Aquela malícia incerta e quase imponderável que alegra...
L. do D.
Aquela malícia incerta e quase imponderável que alegra qualquer coração humano ante a dor dos outros, e o desconforto alheio, ponho-a eu no exame das minhas próprias dores, levo-a tão longe que nas ocasiões em que me sinto ridículo ou mesquinho, gozo-a como se fosse outro que o estivesse sendo. Por uma estranha e fantástica transformação de sentimentos, acontece que não sinto essa alegria maldosa e humaníssima perante a dor e o ridículo alheio. Sinto perante o rebaixamento dos outros não uma dor, mas um desconforto estético e uma irritação sinuosa. Não é por bondade que isto acontece, mas sim porque quem se torna ridículo não é só para mim que se torna ridículo, mas para os outros também, e irrita-me que alguém esteja sendo ridículo para os outros, dói-me que qualquer animal da espécie humana ria à custa de outro, quando não tem direito de o fazer. De os outros se rirem à minha custa não me importo, porque de mim para fora há um desprezo profícuo e blindado.

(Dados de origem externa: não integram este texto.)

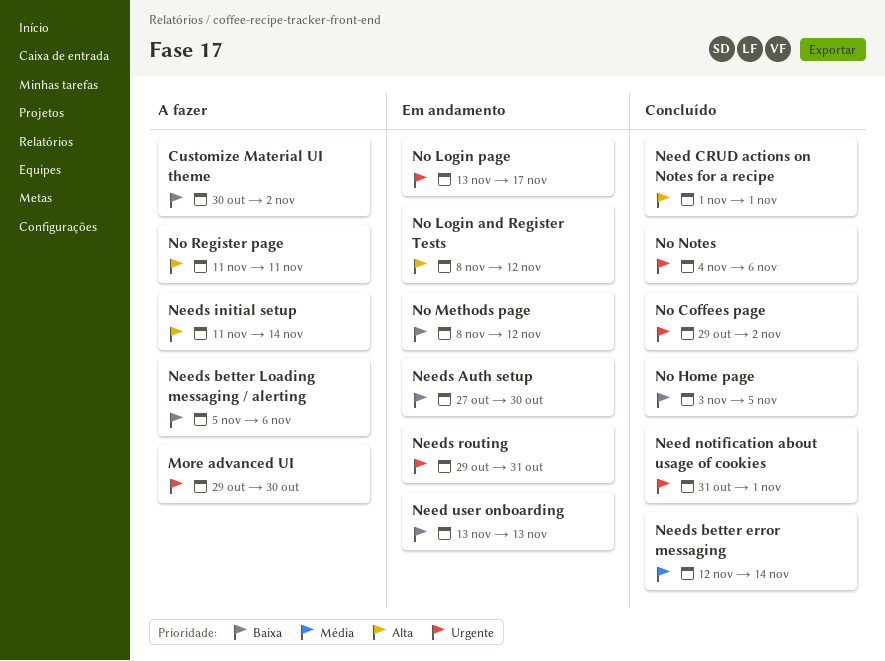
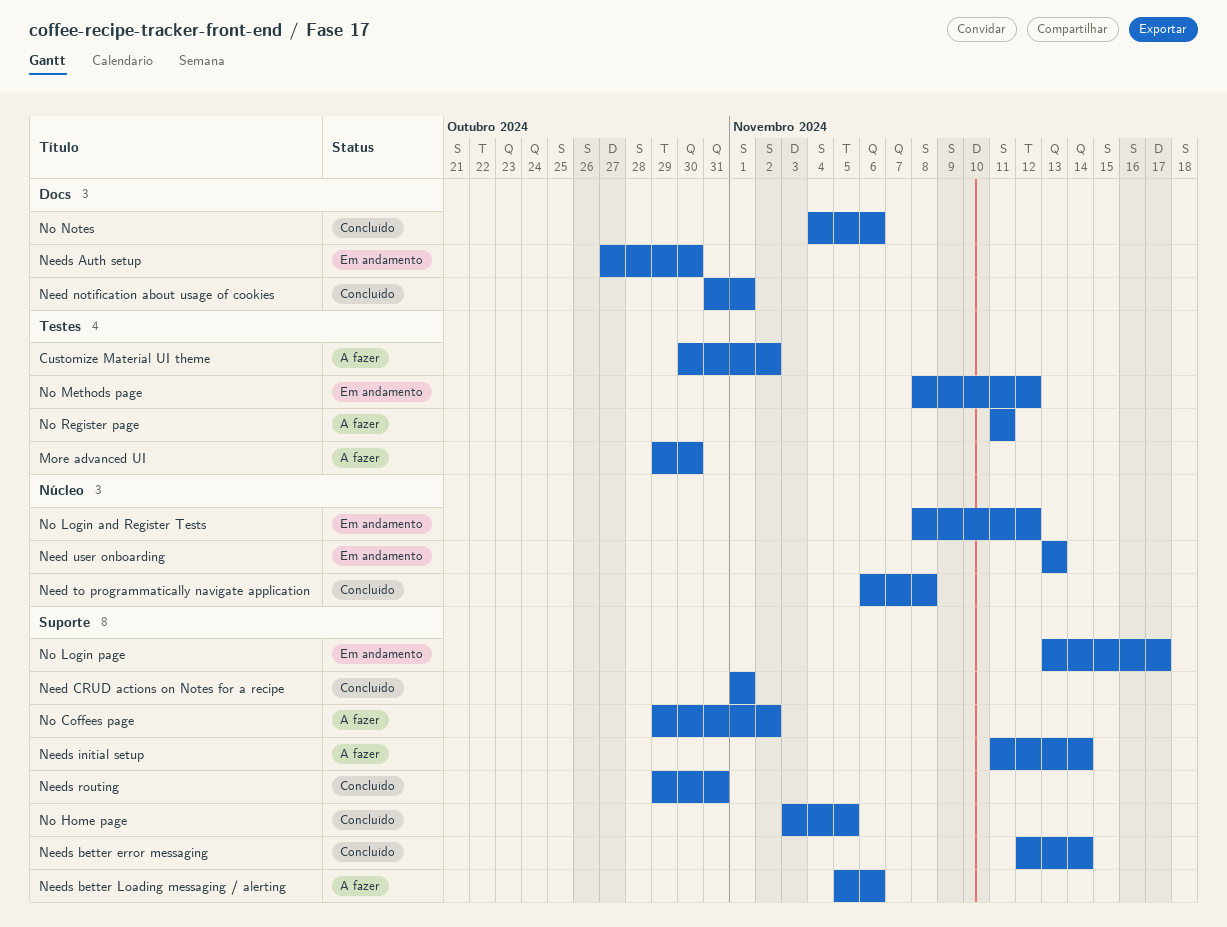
Need to programmatically navigate application: none -> present
Needs routing, status: Em andamento -> Concluído
No Coffees page, status: Concluído -> A fazer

Mais terrível de que qualquer muro, pus grades altíssimas a demarcar o jardim do meu ser, de modo que, vendo perfeitamente os outros, perfeitissimamente eu os excluo e mantenho outros.
Escolher modos de não agir foi sempre a atenção e o escrúpulo da minha vida.
Não me submeto ao estado nem aos homens; resisto inertemente. O estado só me pode querer para uma acção qualquer. Não agindo eu, ele nada de mim consegue. Hoje já não se mata, e ele apenas me pode incomodar; se isso acontecer, terei que blindar mais o meu espírito e viver mais longe a dentro dos meus sonhos. Mas isso não aconteceu nunca. Nunca me apoquentou o estado. Creio que a sorte soube providenciar.
Livro do Desassossego por Bernardo Soares. Vol.I. Fernando Pessoa. (Recolha e transcrição dos textos de Maria Aliete Galhoz e Teresa Sobral Cunha. Prefácio e Organização de Jacinto do Prado Coelho.) Lisboa: Ática, 1982.